[Records contained in a dataset]
:::::
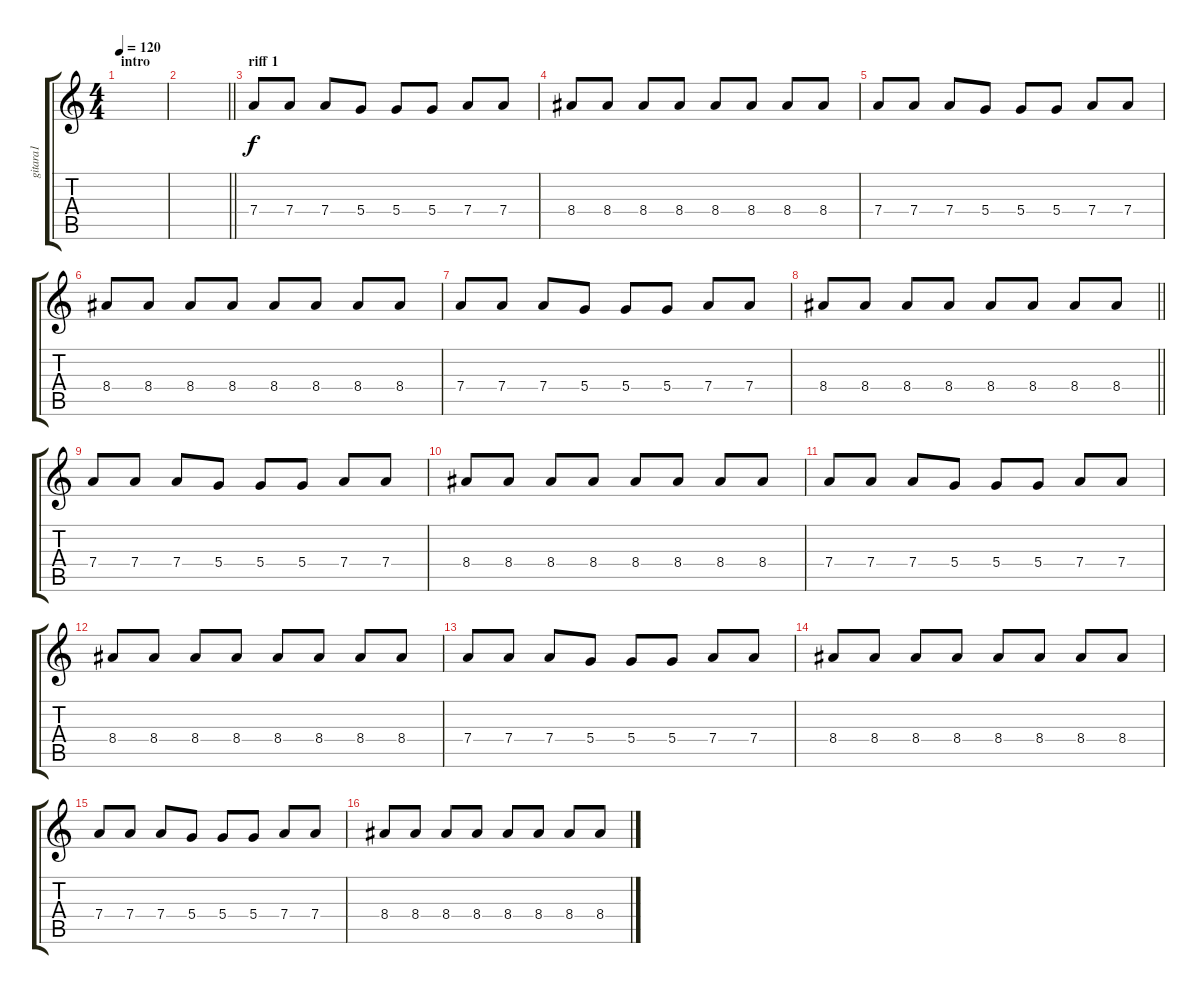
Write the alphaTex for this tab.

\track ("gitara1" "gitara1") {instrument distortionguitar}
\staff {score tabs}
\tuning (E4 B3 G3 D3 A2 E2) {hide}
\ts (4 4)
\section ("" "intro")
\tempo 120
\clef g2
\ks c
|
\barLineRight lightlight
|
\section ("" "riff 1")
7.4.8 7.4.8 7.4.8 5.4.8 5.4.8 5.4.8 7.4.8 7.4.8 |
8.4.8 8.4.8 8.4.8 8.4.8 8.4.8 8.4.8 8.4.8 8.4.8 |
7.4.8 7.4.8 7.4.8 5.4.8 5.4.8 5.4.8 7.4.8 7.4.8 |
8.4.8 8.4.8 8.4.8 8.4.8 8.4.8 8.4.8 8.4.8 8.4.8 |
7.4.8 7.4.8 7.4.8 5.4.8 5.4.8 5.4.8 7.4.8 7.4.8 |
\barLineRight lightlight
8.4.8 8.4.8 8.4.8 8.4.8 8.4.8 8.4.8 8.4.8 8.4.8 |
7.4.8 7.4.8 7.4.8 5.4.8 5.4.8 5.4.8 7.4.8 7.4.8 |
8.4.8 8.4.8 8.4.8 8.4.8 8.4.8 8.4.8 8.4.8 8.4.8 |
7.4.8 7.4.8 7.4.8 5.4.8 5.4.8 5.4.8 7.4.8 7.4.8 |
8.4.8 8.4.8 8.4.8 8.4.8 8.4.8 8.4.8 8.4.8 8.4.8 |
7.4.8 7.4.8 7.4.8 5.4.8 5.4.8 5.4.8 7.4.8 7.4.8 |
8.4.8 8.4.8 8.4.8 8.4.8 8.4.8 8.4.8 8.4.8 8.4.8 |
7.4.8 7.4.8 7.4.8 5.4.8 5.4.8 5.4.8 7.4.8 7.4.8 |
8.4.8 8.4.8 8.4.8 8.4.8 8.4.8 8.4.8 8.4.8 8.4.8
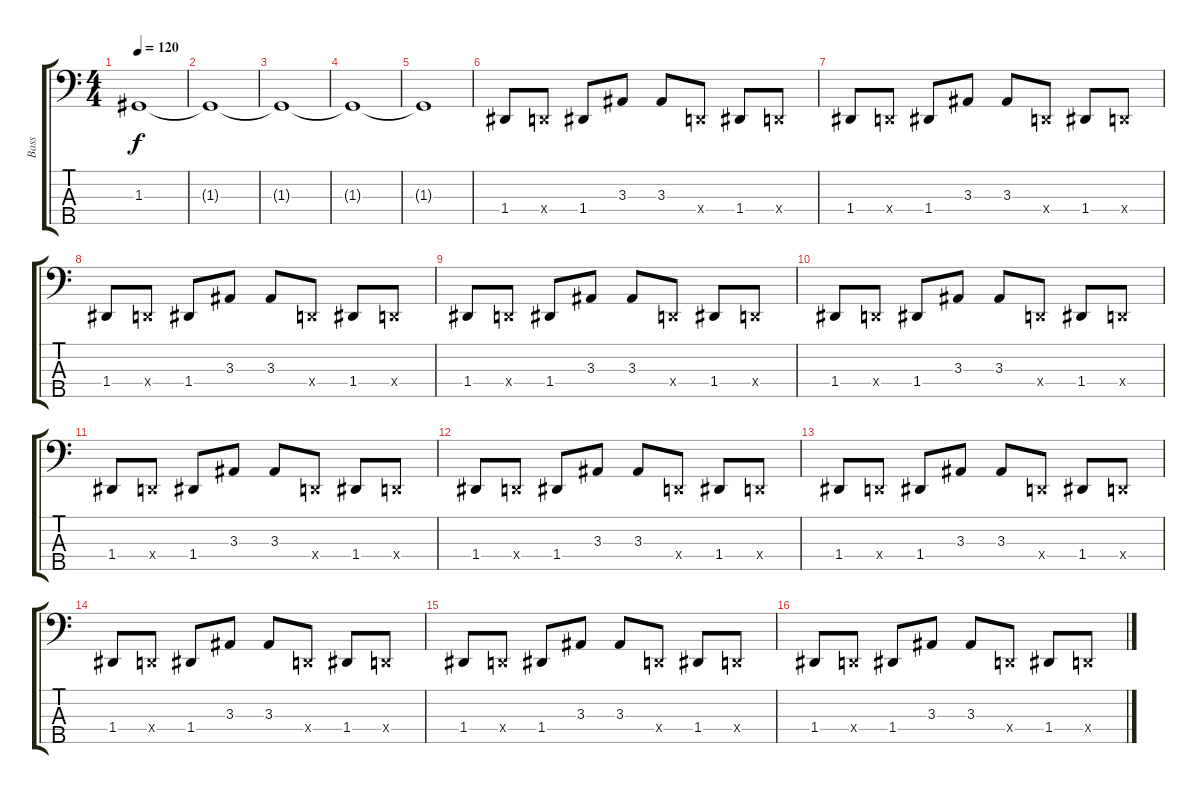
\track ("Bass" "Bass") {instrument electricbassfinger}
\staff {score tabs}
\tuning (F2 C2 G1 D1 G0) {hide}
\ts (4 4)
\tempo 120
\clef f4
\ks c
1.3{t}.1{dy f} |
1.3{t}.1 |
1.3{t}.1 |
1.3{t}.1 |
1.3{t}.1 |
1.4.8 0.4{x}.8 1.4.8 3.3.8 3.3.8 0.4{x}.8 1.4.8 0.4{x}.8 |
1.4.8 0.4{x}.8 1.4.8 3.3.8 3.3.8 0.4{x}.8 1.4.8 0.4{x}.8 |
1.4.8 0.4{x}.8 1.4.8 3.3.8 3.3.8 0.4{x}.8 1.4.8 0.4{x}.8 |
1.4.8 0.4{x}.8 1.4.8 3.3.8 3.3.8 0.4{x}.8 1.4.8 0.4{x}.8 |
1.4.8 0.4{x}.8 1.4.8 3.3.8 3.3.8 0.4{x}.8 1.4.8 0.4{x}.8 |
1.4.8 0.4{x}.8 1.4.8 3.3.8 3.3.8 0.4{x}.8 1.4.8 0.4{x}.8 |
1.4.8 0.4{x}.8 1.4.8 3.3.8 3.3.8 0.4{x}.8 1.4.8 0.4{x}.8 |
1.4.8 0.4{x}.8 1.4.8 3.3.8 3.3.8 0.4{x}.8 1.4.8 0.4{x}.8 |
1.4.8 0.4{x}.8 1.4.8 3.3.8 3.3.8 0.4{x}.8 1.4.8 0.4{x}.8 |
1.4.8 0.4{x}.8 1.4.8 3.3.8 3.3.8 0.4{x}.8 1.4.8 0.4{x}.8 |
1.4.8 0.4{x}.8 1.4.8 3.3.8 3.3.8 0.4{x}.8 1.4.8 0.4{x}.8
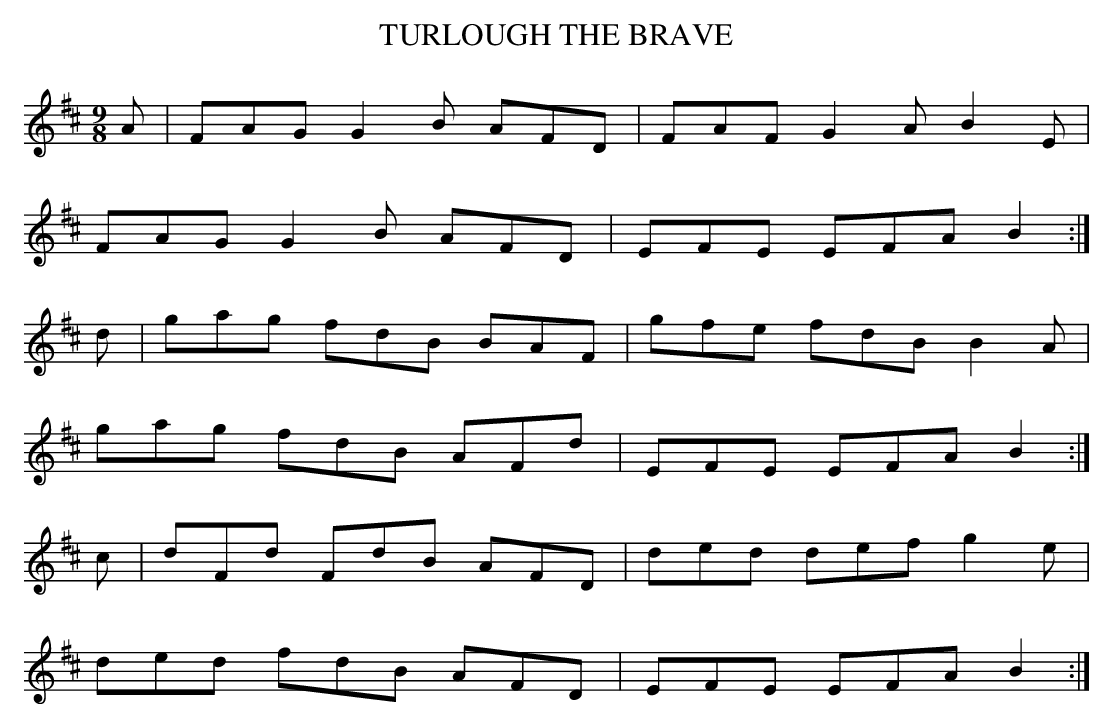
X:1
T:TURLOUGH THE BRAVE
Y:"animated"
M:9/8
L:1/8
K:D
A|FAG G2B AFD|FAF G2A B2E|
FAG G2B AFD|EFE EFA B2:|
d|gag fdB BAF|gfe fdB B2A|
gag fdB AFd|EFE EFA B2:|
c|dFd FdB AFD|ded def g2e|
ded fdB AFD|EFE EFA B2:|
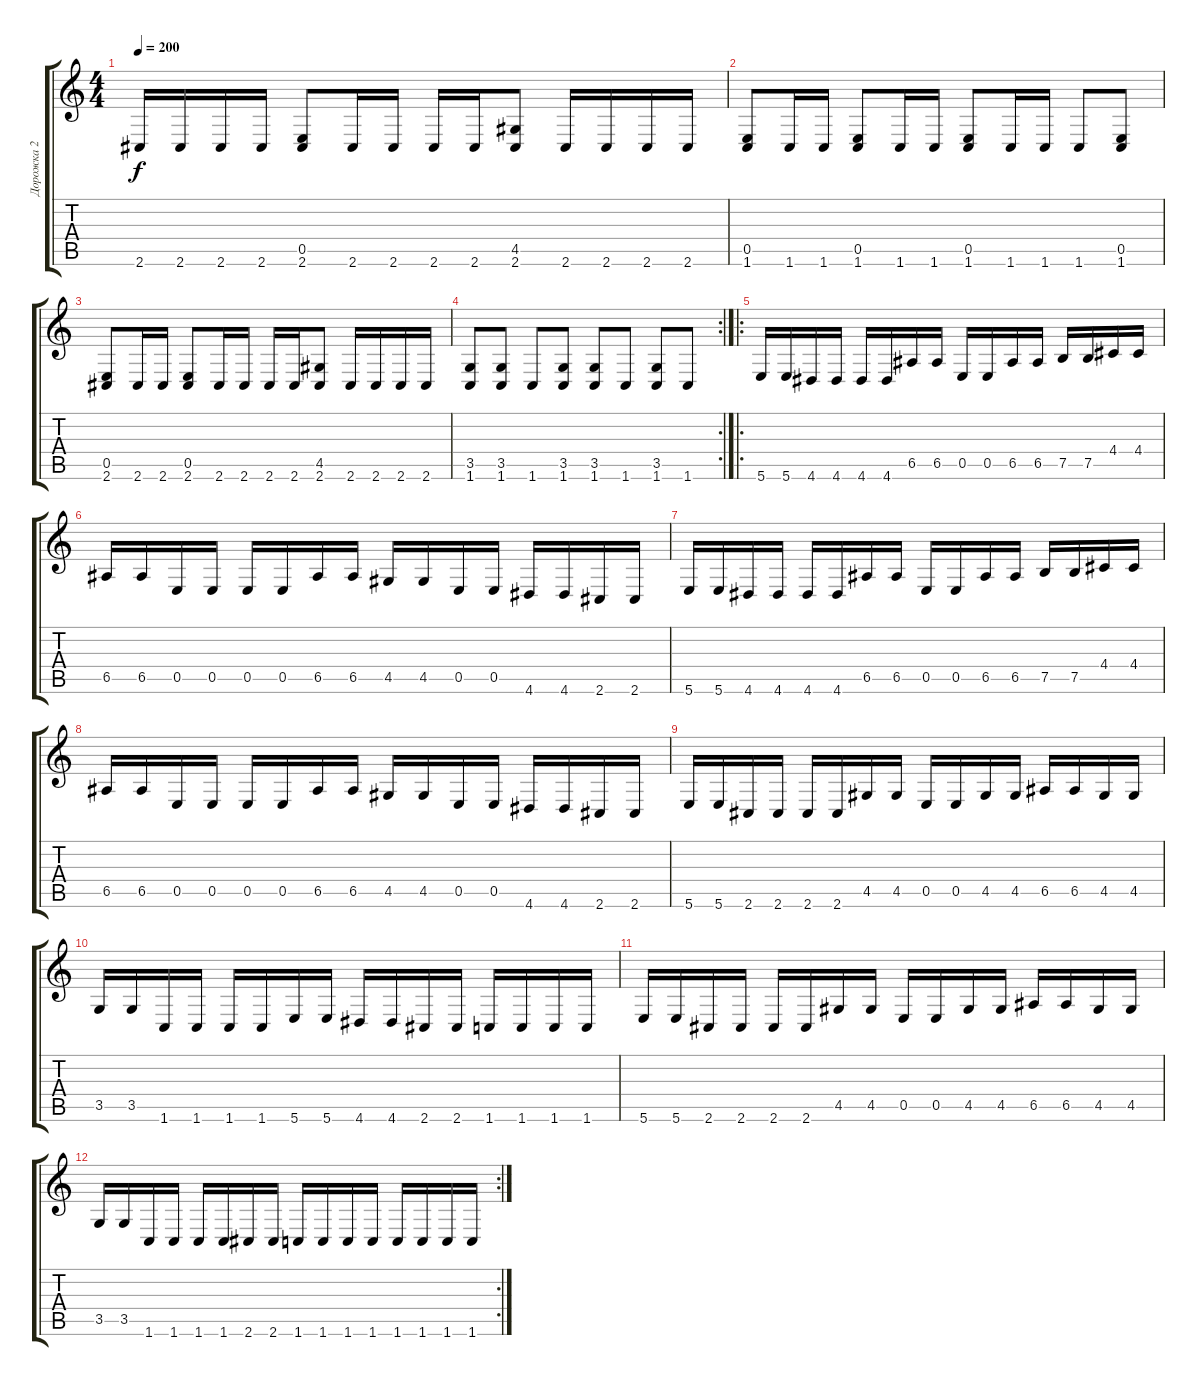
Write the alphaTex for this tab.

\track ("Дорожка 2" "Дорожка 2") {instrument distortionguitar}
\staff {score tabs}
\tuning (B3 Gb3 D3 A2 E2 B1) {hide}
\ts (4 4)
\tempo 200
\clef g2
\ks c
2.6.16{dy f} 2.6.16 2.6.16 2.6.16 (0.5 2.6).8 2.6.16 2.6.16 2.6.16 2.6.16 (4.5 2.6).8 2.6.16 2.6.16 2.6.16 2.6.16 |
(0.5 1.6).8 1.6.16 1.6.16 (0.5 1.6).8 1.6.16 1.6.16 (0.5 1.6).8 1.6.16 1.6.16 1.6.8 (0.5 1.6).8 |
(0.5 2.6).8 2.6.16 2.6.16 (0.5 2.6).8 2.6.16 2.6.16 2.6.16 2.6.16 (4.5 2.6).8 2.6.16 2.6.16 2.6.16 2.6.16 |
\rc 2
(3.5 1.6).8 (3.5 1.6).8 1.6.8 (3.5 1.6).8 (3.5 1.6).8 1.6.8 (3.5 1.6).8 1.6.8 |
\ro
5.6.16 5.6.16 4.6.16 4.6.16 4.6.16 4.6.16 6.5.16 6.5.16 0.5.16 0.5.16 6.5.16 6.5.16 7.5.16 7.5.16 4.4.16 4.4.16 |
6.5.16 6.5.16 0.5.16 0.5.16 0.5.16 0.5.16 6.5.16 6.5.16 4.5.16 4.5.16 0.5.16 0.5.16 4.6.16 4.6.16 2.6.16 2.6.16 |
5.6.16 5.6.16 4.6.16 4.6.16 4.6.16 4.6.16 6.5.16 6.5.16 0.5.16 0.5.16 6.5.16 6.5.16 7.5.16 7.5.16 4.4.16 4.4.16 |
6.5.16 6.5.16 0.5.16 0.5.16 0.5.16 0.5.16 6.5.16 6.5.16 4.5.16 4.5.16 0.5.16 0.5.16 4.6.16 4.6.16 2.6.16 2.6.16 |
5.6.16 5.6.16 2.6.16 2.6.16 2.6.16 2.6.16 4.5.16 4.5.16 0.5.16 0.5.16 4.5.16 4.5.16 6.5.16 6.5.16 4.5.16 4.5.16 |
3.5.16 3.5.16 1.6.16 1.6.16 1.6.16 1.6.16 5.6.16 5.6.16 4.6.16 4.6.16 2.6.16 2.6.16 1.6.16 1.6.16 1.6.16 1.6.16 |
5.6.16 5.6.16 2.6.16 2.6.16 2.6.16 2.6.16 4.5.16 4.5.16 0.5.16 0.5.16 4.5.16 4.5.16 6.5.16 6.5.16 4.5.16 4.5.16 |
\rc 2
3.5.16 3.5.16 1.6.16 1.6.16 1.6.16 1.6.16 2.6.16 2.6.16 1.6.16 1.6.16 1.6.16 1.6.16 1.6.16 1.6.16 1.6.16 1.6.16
:::::
PROMPT –
Identify every line in the rows above that contains the string "distortionguitar", and copy each of those lines.

TASK RESULT –
\track ("gitara1" "gitara1") {instrument distortionguitar}
\track ("Дорожка 2" "Дорожка 2") {instrument distortionguitar}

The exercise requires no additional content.